Uit te voeren: Herhaal letterlijk de regels vanaf de regel met "What is the difference" tot en met de regel met "How many segments does this pie chart have?". Neem de afbeeldingen niet op in je antwoord.

Te verwerken gegevens:
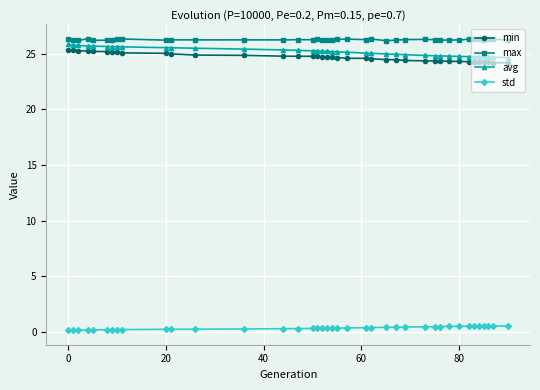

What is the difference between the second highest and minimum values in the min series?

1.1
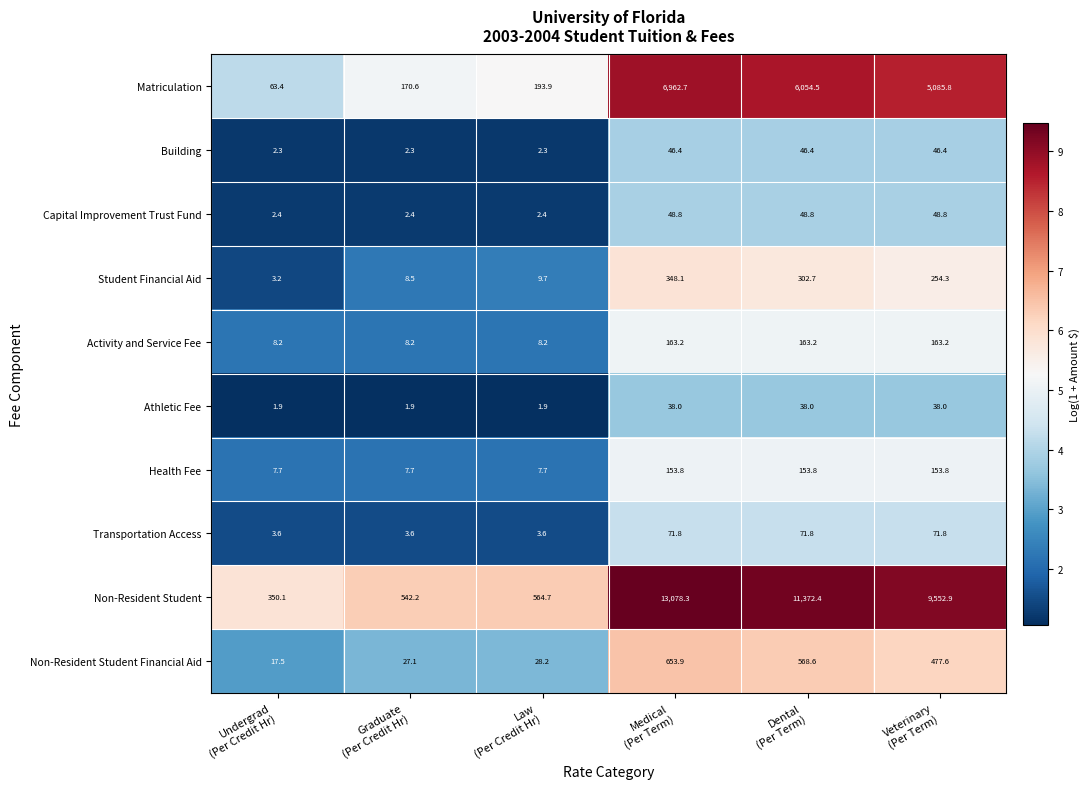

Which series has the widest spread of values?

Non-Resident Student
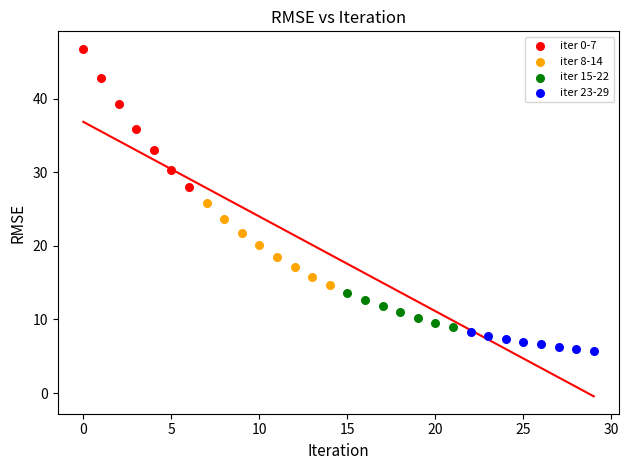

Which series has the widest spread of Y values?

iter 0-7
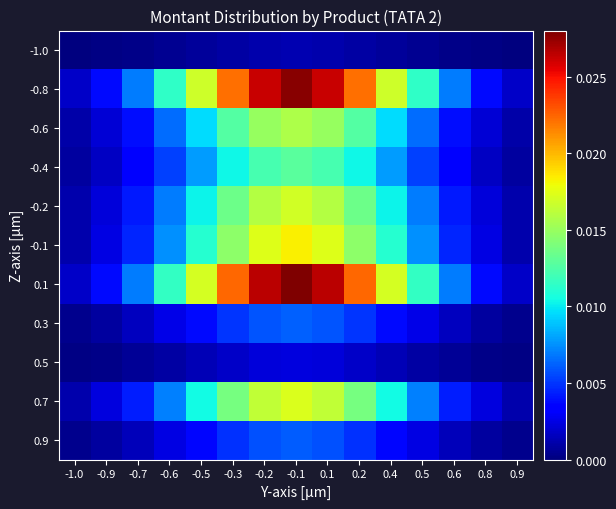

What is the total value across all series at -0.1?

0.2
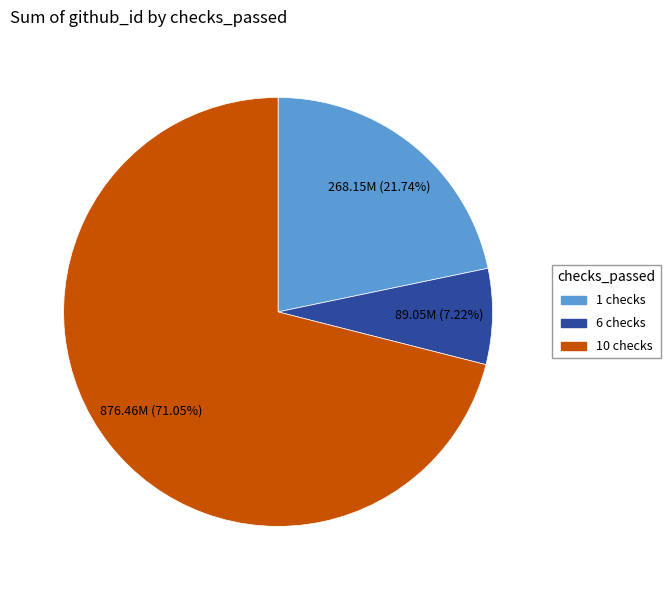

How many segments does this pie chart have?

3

--

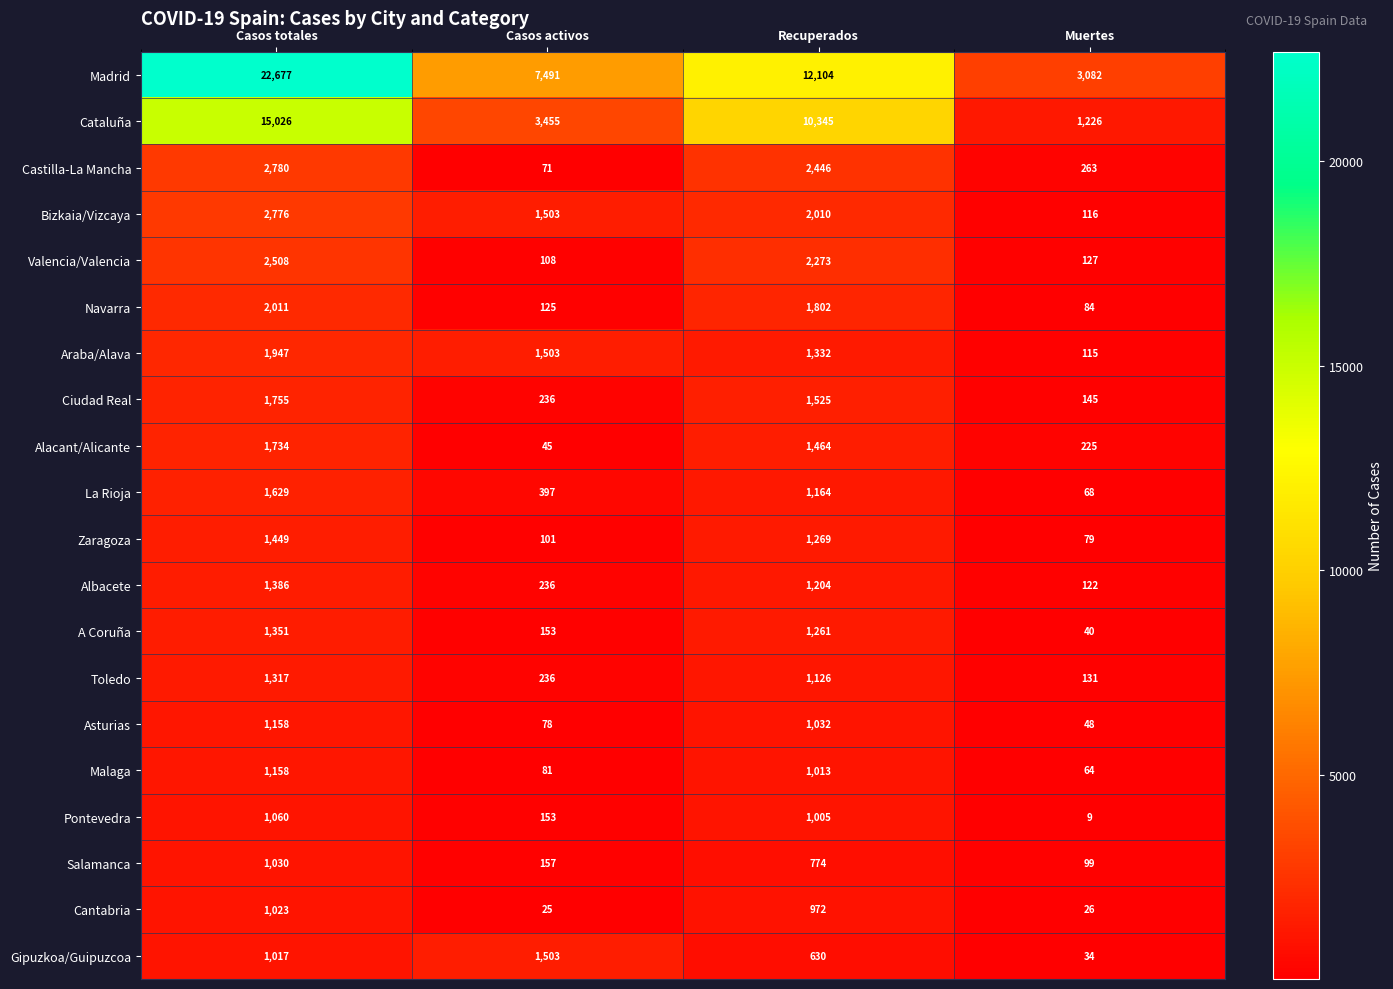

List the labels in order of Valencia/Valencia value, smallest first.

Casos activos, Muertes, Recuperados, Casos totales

Antwoord:
What is the difference between the second highest and minimum values in the min series?

1.1

Which series has the widest spread of values?

Non-Resident Student

Which series has the widest spread of Y values?

iter 0-7

What is the total value across all series at -0.1?

0.2

How many segments does this pie chart have?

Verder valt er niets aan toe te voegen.